(Beginning of PROVIDED PASSAGE)

These color terms describe: (1) stages of the work; (2) conditions of the material worked on; and (3) states in the psyche of the artifex or worker-alchemist. Each color term combines three distinct categories which our modern consciousness keeps separate: the method of working, the stuff worked on, and the condition of the worker. For our epistemology, there is no inherent or necessary relation among method, problem, and subjectivity. For example, for any alchemical substance to enter the nigredo phase and blacken, the operations must be dark and are called, in alchemical language, mortificatio, putrefactio, calcinatio. and iteratio. That is, the modus operandi is slow, repetitive, difficult, desiccating, severe, astringent, effortful, coagulating, and/or pulverizing. All the while, the worker enters a nigredo state: depressed, confused, constricted, anguished, and subject to pessimistic, even paranoid, thoughts of sickness, failure, and death. The alchemical mode of science maintained the law of similitudes among all participants in any activity: the work, the way of working and the worker. All must conform; whereas in science the subjectivity of the experimenter may be radically separated from the experimental design and from the materials of the experiment. Alchemical method, by contrast, treats each problem according both to its and the alchemist's nature. That is why no comprehensive system can be drawn from alchemical texts; why measurement plays an indifferent role; why the inventions of each alchemist are stridently opposed by other alchemists; and why even the materials worked on are so radically differentiated - so many kinds of salt, so many names for mercury, so many styles and shapes of instruments. The radical idiosyncrasy of, and yet deep concordance among, method, problem, and subjectivity also account for why depth psychology finds alchemy so useful a background for the work in its laboratories: the consulting rooms where nigredo conditions are all too familiar.
— James Hillman
Modern epistemology is built on the clean separation Hillman is pointing at here: the scientist's inner weather is noise, to be filtered out so the method can proceed uncontaminated. Alchemy refused this. It insisted that the blackening of the material and the blackening of the worker are the same event — not causally linked, not metaphorically parallel, but structurally identical under the law of similitudes. When the substance enters nigredo, the alchemist enters it too. There is no position outside the work from which to observe it neutrally.
What this means for the consulting room — or for anyone sitting with genuine psychic darkness — is that the depression, the confusion, the paranoid drift toward thoughts of failure and death are not interruptions of the work. They are the work. The mortificatio is not happening to the soul despite the process; it is the process, operating simultaneously at every level. This is what modern frameworks consistently get wrong when they treat the therapist's countertransference as interference, or when a person in depression treats their own anguish as a malfunction to be corrected rather than as the specific logic of what they are in the middle of. Hillman's point is structural: you cannot have nigredo in the material and keep the worker in some other, brighter phase. The concordance is not optional.

(End of PROVIDED PASSAGE)
(Beginning of DATASET EXTRACT)

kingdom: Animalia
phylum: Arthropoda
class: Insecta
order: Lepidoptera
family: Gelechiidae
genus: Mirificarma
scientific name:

(End of DATASET EXTRACT)
(Beginning of DATASET EXTRACT)

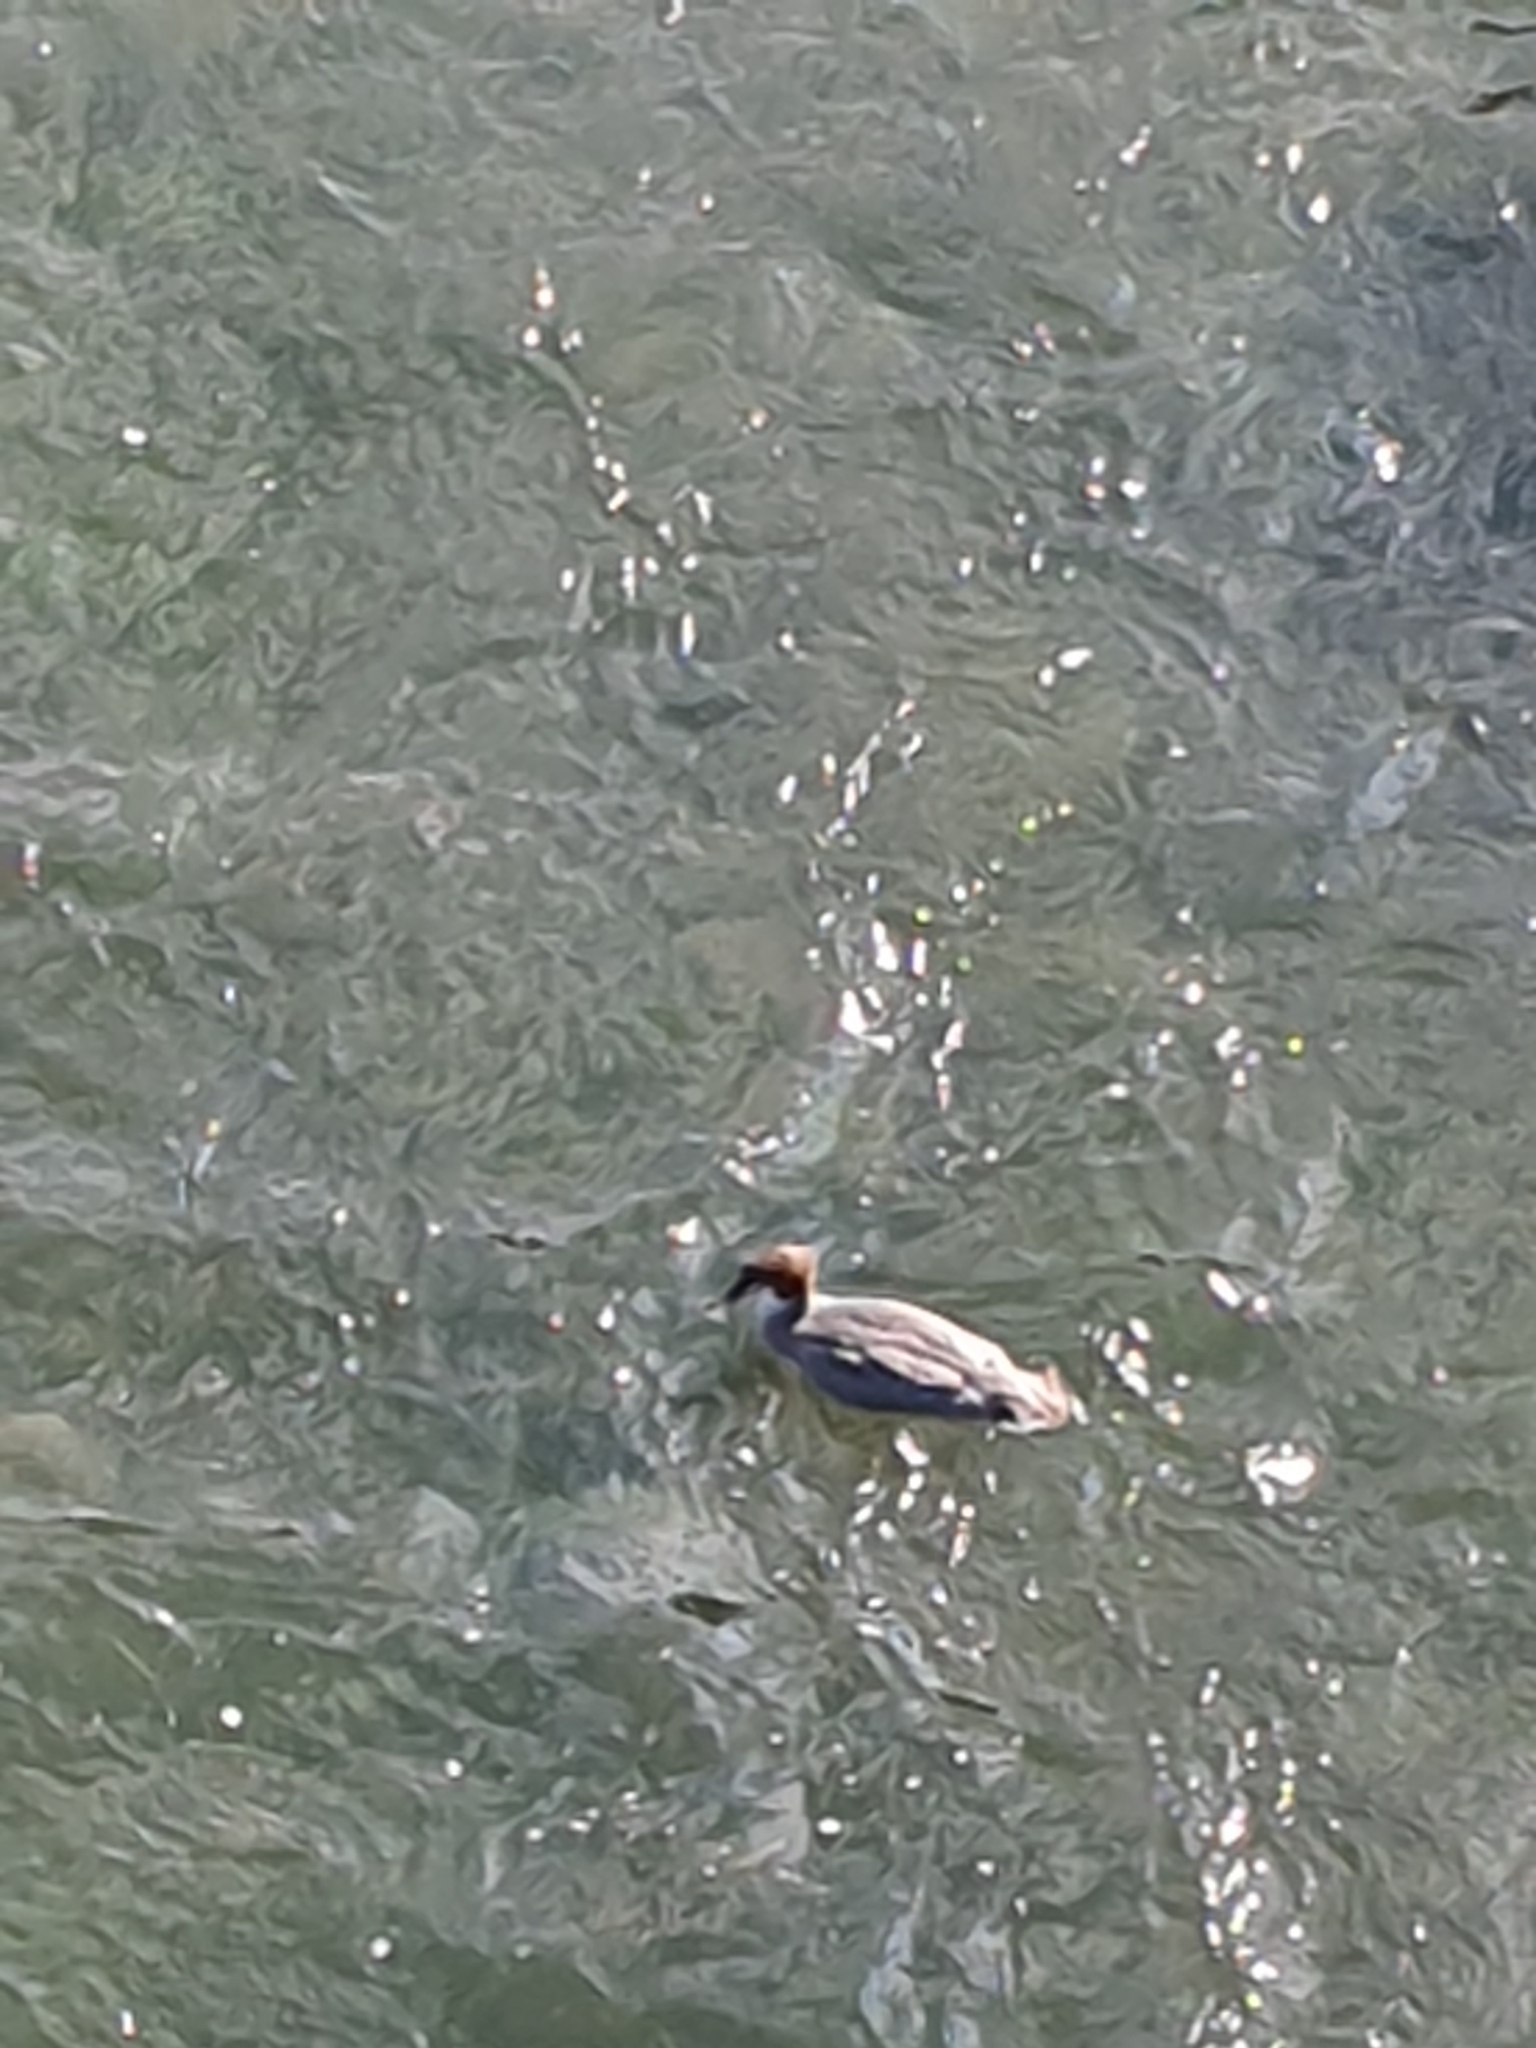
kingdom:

(End of DATASET EXTRACT)
(Beginning of DATASET EXTRACT)

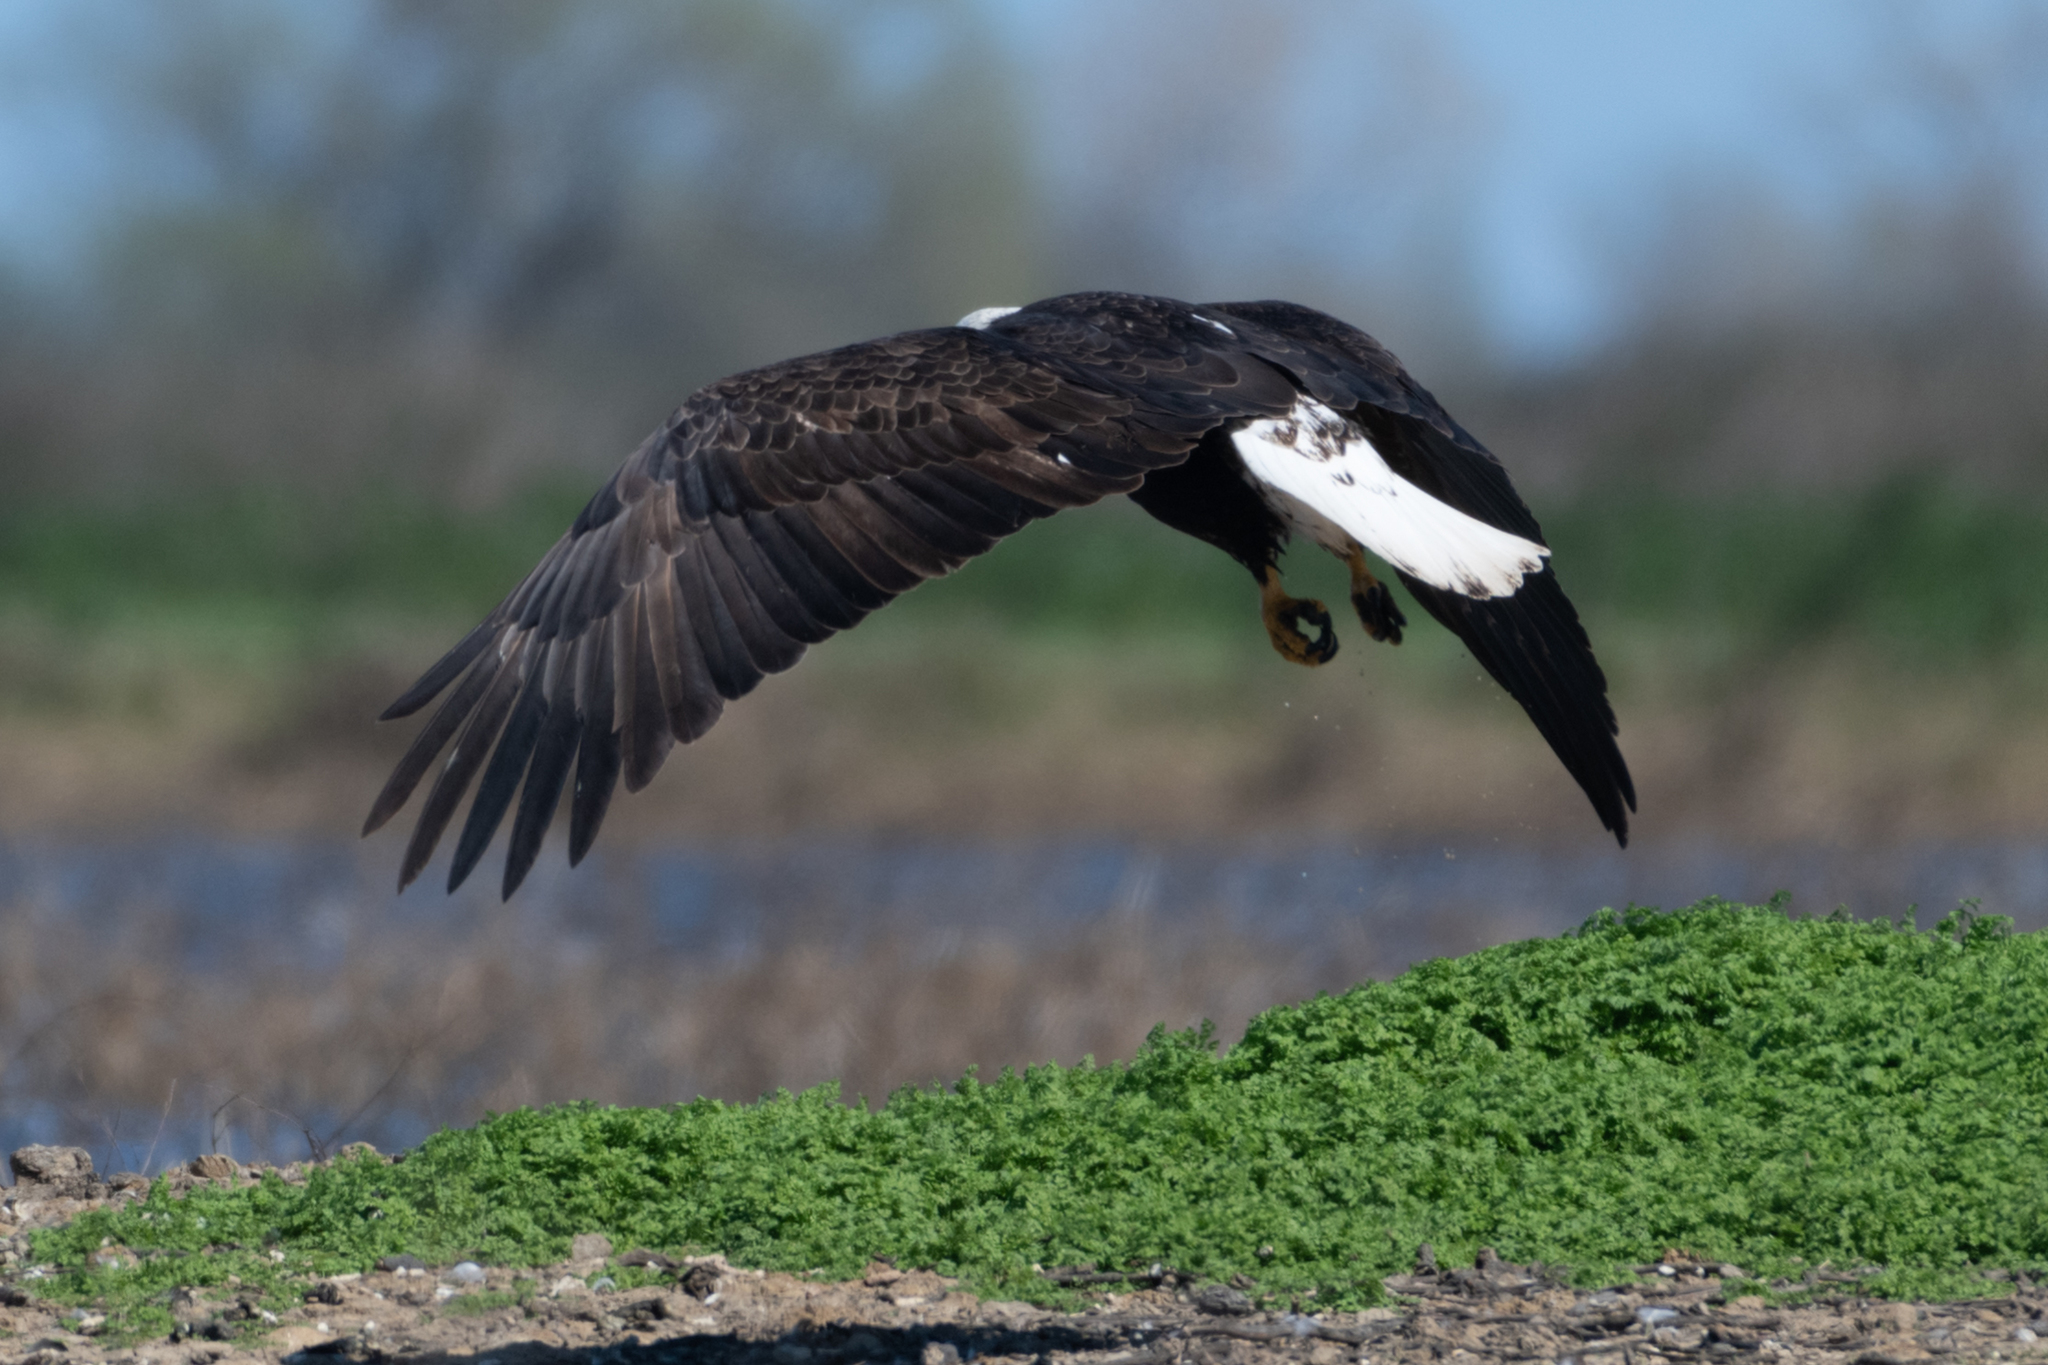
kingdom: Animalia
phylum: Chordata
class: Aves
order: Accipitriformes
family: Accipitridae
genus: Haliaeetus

(End of DATASET EXTRACT)

_EXERCISE 1_. Can you return the part of the alchemy passage starting at "What this means" and ending at "is not optional."?
_EXERCISE 2_. How would you render this sentence from the alchemy passage in Spanish: "When the substance enters nigredo, the alchemist enters it too."
_EXERCISE 3_.
Answer these questions from the alchemy passage:
(a) What three categories does each color term combine?
(b) What does the passage call the laboratories of depth psychology?
(c) According to the passage, how do modern frameworks treat the therapist's countertransference?

_WRITTEN RESPONSE 1_.
What this means for the consulting room — or for anyone sitting with genuine psychic darkness — is that the depression, the confusion, the paranoid drift toward thoughts of failure and death are not interruptions of the work. They are the work. The mortificatio is not happening to the soul despite the process; it is the process, operating simultaneously at every level. This is what modern frameworks consistently get wrong when they treat the therapist's countertransference as interference, or when a person in depression treats their own anguish as a malfunction to be corrected rather than as the specific logic of what they are in the middle of. Hillman's point is structural: you cannot have nigredo in the material and keep the worker in some other, brighter phase. The concordance is not optional.

_WRITTEN RESPONSE 2_. Cuando la sustancia entra en la nigredo, el alquimista también entra en ella.

_WRITTEN RESPONSE 3_.
(a) The method of working, the stuff worked on, and the condition of the worker.
(b) The consulting rooms.
(c) As interference.